First Data (GGE4) SSL connection errors
Incident Report for Spreedly
Postmortem

For a period of 79 minutes, between 06:04 UTC and 07:22 UTC on Wednesday March 7th, all attempted transactions to Payeezy/FirstData GGE4 failed with an SSL connection error.

If you have a record of these transaction failures, they can be retried without double charging as the requests were never received by FirstData.

What Happened

At 06:00 UTC (01:00 EST) on Wednesday March 7th, First Data rotated the SSL certificates used for, among other services, their Global Gateway E4 (GGE4) API. This was an expected change properly communicated to Spreedly, and we had already made the necessary adjustments to seamlessly transition to the new certificate.

However, due to the remediation from a prior incident, Spreedly was using an alternative API host for FirstData GGE4 which did not transition to the new certificate in a seamless fashion. Over the course of one hour and 19 minutes, we experienced a complete outage for all FirstData GGE4 transactions due to the transitory certificate not being trusted by our production servers.

● **Exercise 1**
Reproduce the First Data SSL incident report word for word, from "First Data (GGE4)" to "received by FirstData.".
● **Exercise 2**
Resume the First Data GGE4 outage report after its last sentence.

● **Supplied information**
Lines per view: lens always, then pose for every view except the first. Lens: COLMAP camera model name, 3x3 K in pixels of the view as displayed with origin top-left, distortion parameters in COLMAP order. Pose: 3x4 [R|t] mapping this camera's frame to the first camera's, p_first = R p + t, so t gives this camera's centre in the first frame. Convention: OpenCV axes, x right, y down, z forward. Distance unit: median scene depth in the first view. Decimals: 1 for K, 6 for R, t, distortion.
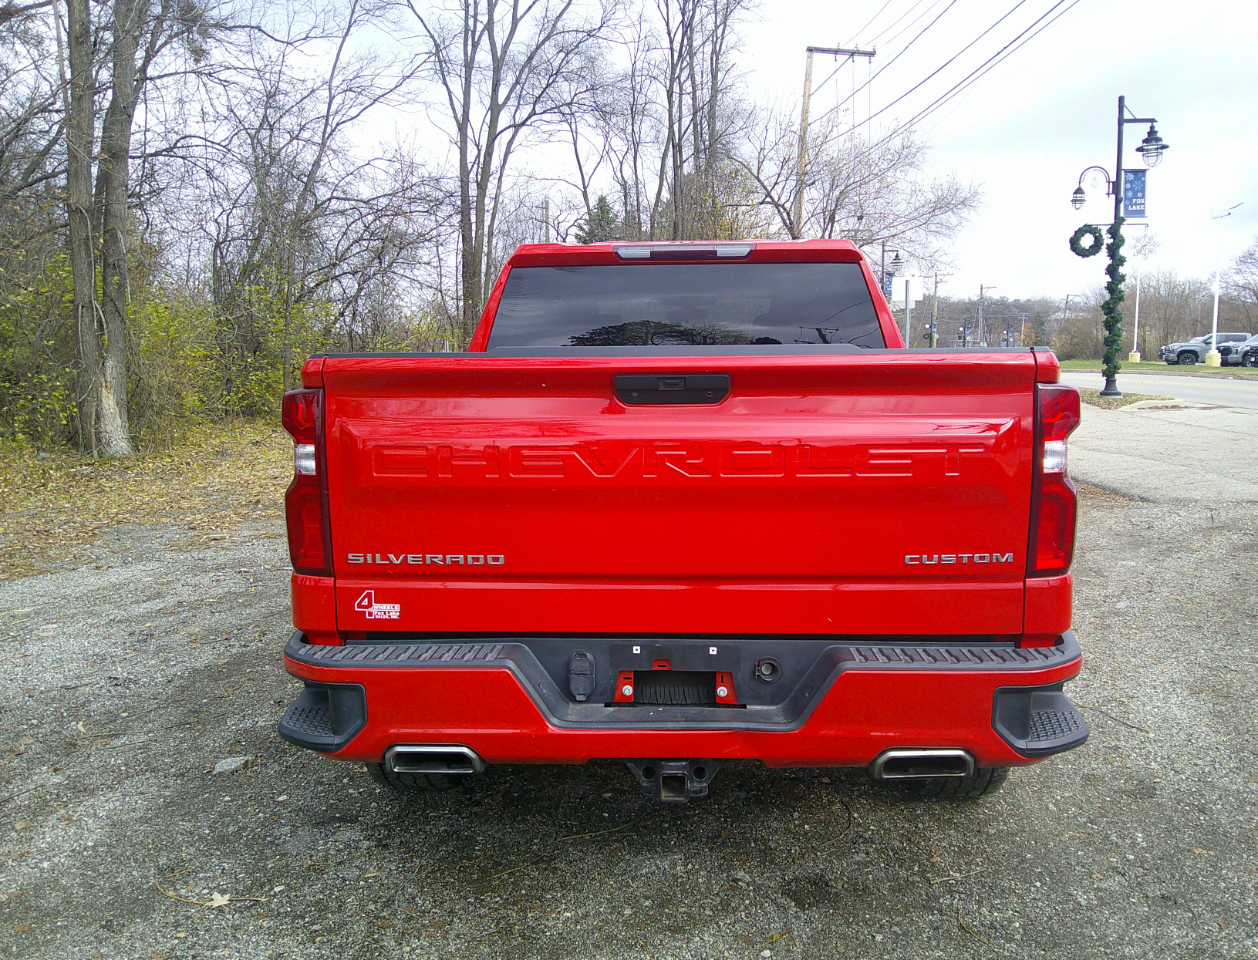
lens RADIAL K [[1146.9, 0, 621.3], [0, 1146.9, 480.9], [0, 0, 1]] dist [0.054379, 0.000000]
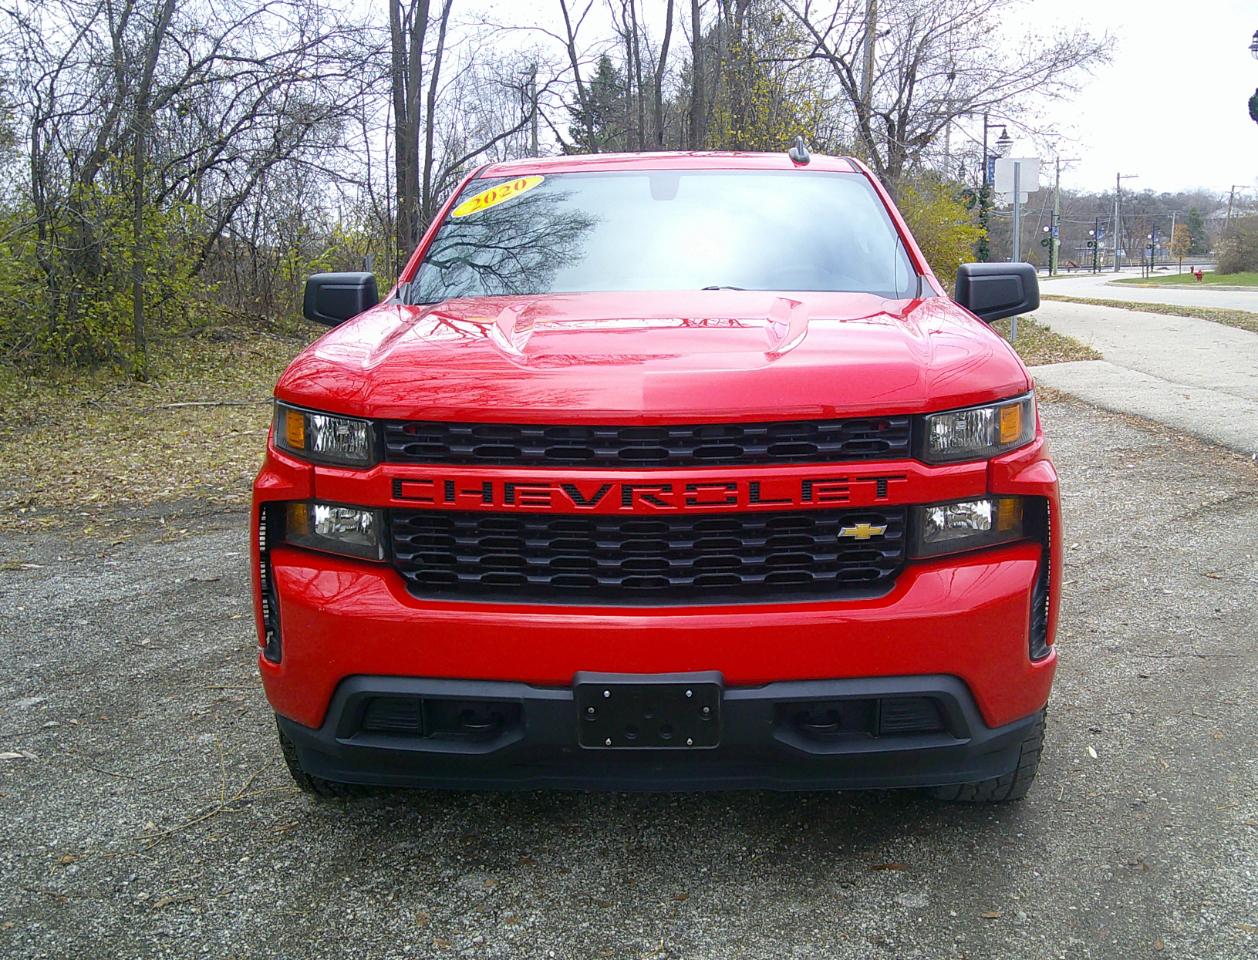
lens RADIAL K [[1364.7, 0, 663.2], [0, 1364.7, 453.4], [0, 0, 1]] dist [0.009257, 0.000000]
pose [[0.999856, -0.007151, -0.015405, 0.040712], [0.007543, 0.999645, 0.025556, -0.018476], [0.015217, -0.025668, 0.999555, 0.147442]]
==
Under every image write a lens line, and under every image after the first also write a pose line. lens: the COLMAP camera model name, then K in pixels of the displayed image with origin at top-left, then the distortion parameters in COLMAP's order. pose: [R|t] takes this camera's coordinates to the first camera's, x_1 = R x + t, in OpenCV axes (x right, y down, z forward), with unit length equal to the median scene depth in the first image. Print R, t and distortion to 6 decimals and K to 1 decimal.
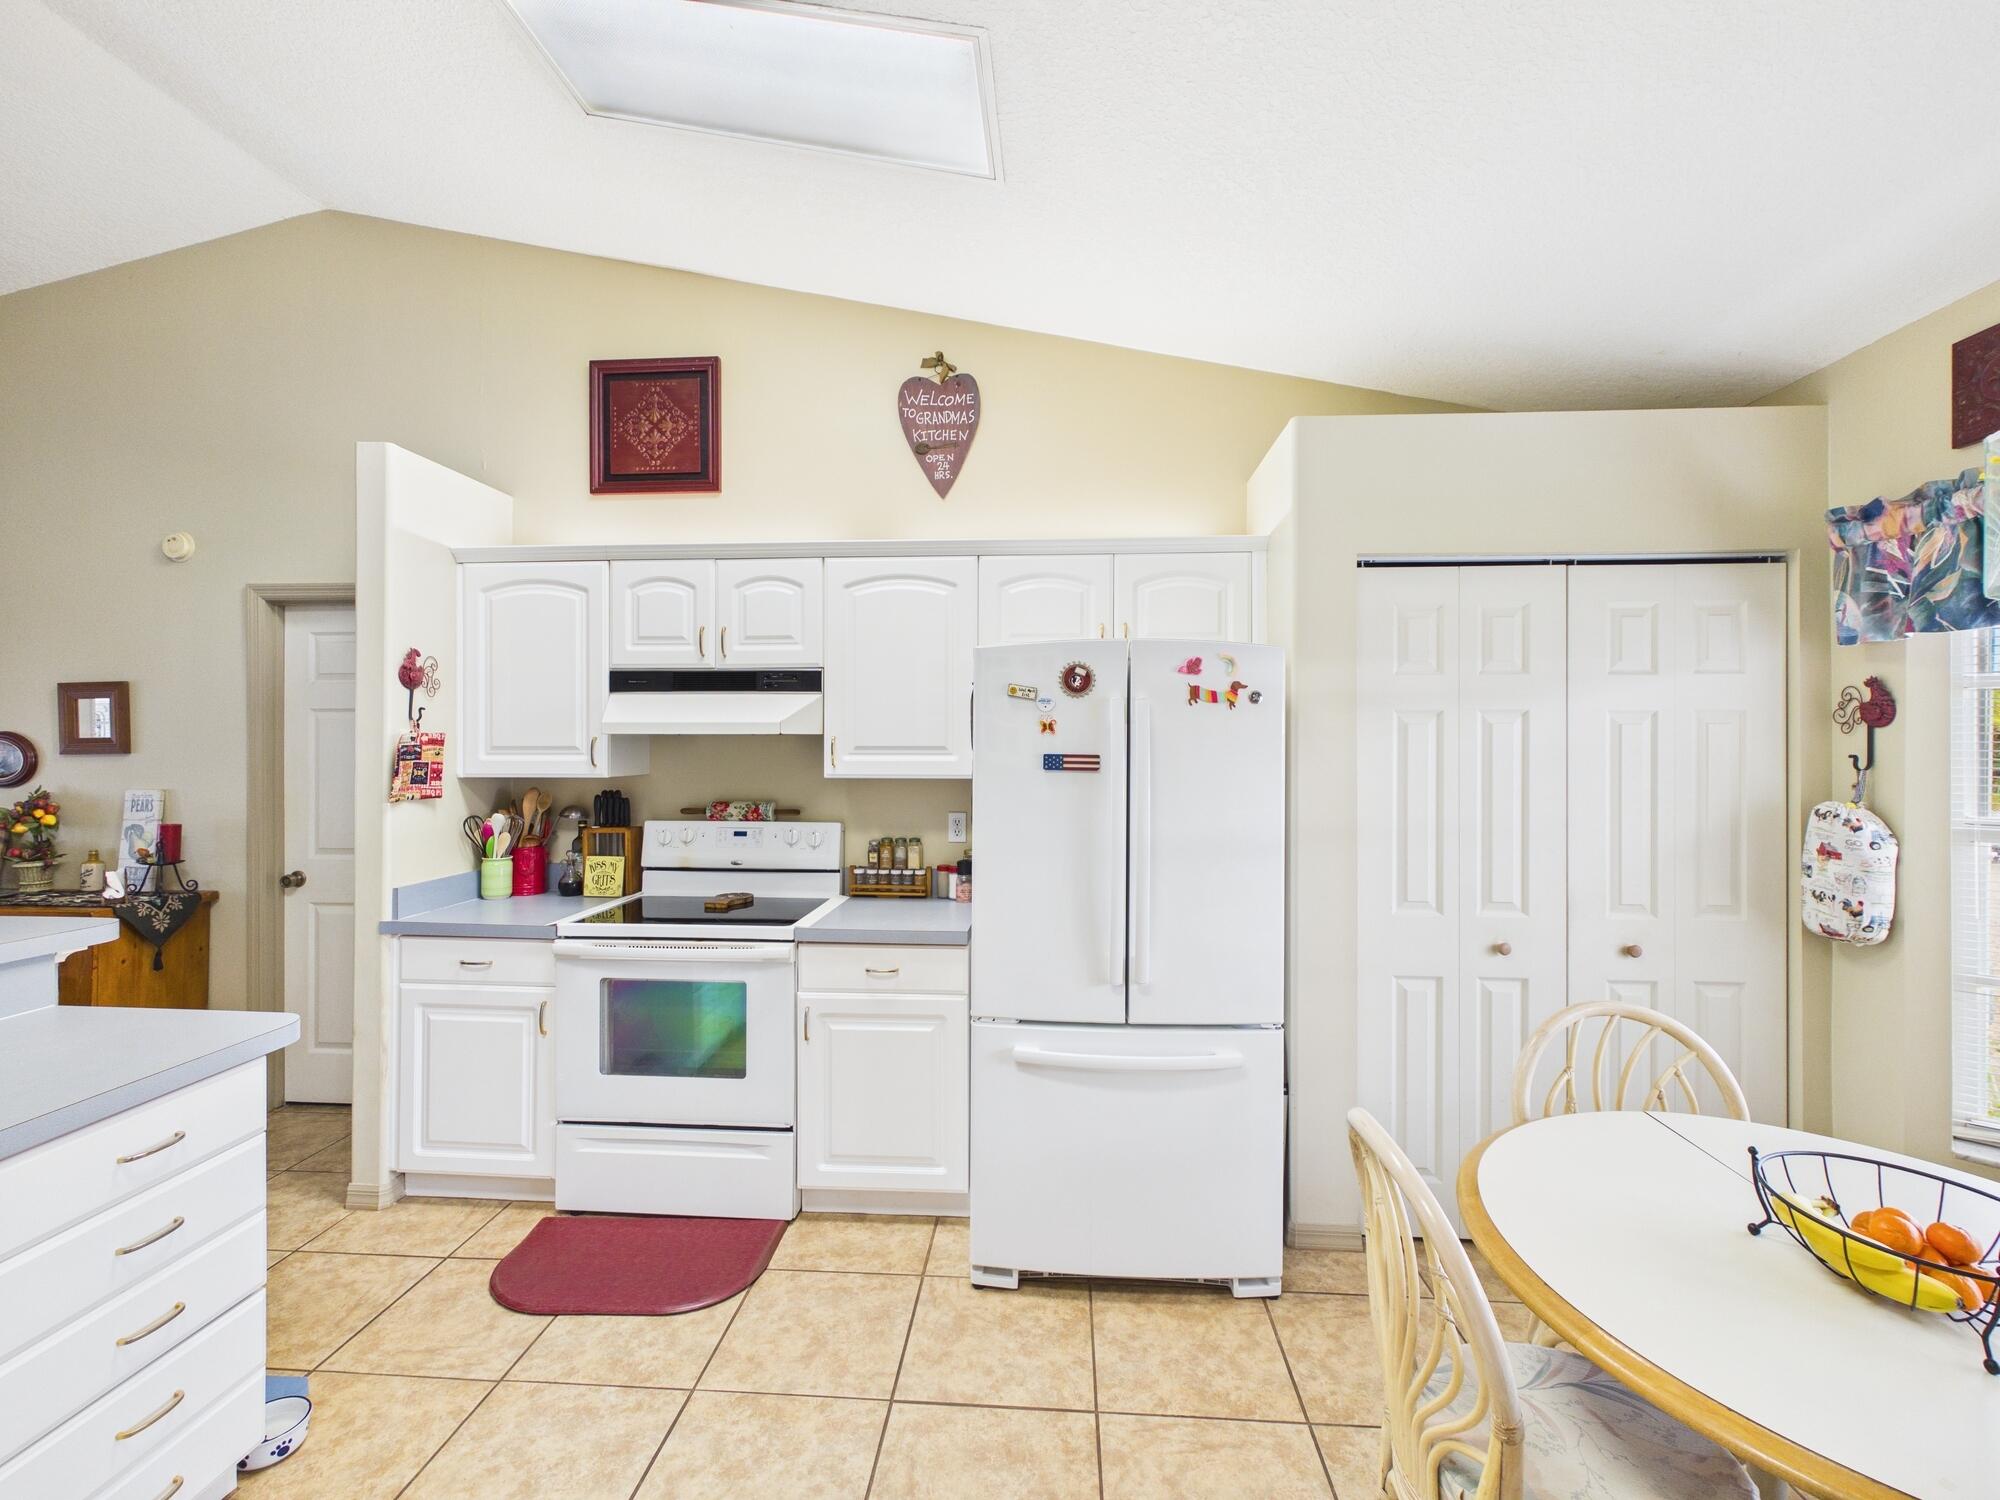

● **Task answer 1**
First Data (GGE4) SSL connection errors
Incident Report for Spreedly
Postmortem

For a period of 79 minutes, between 06:04 UTC and 07:22 UTC on Wednesday March 7th, all attempted transactions to Payeezy/FirstData GGE4 failed with an SSL connection error.

If you have a record of these transaction failures, they can be retried without double charging as the requests were never received by FirstData.

● **Task answer 2**
At 07:22 UTC we were able to update our FirstData GGE4 integration to use the default API host, which had been properly transitioned to the new SSL certificate. All transactions attempted at this point were successfully sent to FirstData.

This incident is a reminder of the unintended consequences of even well-intended actions. We originally transitioned to an alternative API host to subvert a DNS resolution issue we were experiencing due to the interaction between FirstData DNS TTLs and our data center’s DNS caching settings. However, by doing so, we introduced an alternative path from our standard integration settings and found ourselves using a host that experienced non-standard behavior.

Next Steps

After conducting an internal post-mortem, there are two areas of improvement we will be looking at. The first is increasing our internal education around incident response handling. There were too many gaps in fielding the initial alert, triaging, and transferring responsibility to other teams. Each gap was successfully handled by our fallback processes and tooling, but several 5-10 minute delays can really add up. Every minute spent in the machinations of our response means another minute your business isn’t collecting revenue and we take that failure seriously.

Second, after re-evaluating the original DNS issue remediation, we have decided the risks of staying on a secondary host outweigh risks of encountering the original DNS issue with FirstData (FirstData has also upgraded their DNS service since). We are currently integrated to the primary FirstData GGE4 host and plan to remain there. We have also updated our internal process for verifying gateway SSL certificate rotations to include a host confirmation step.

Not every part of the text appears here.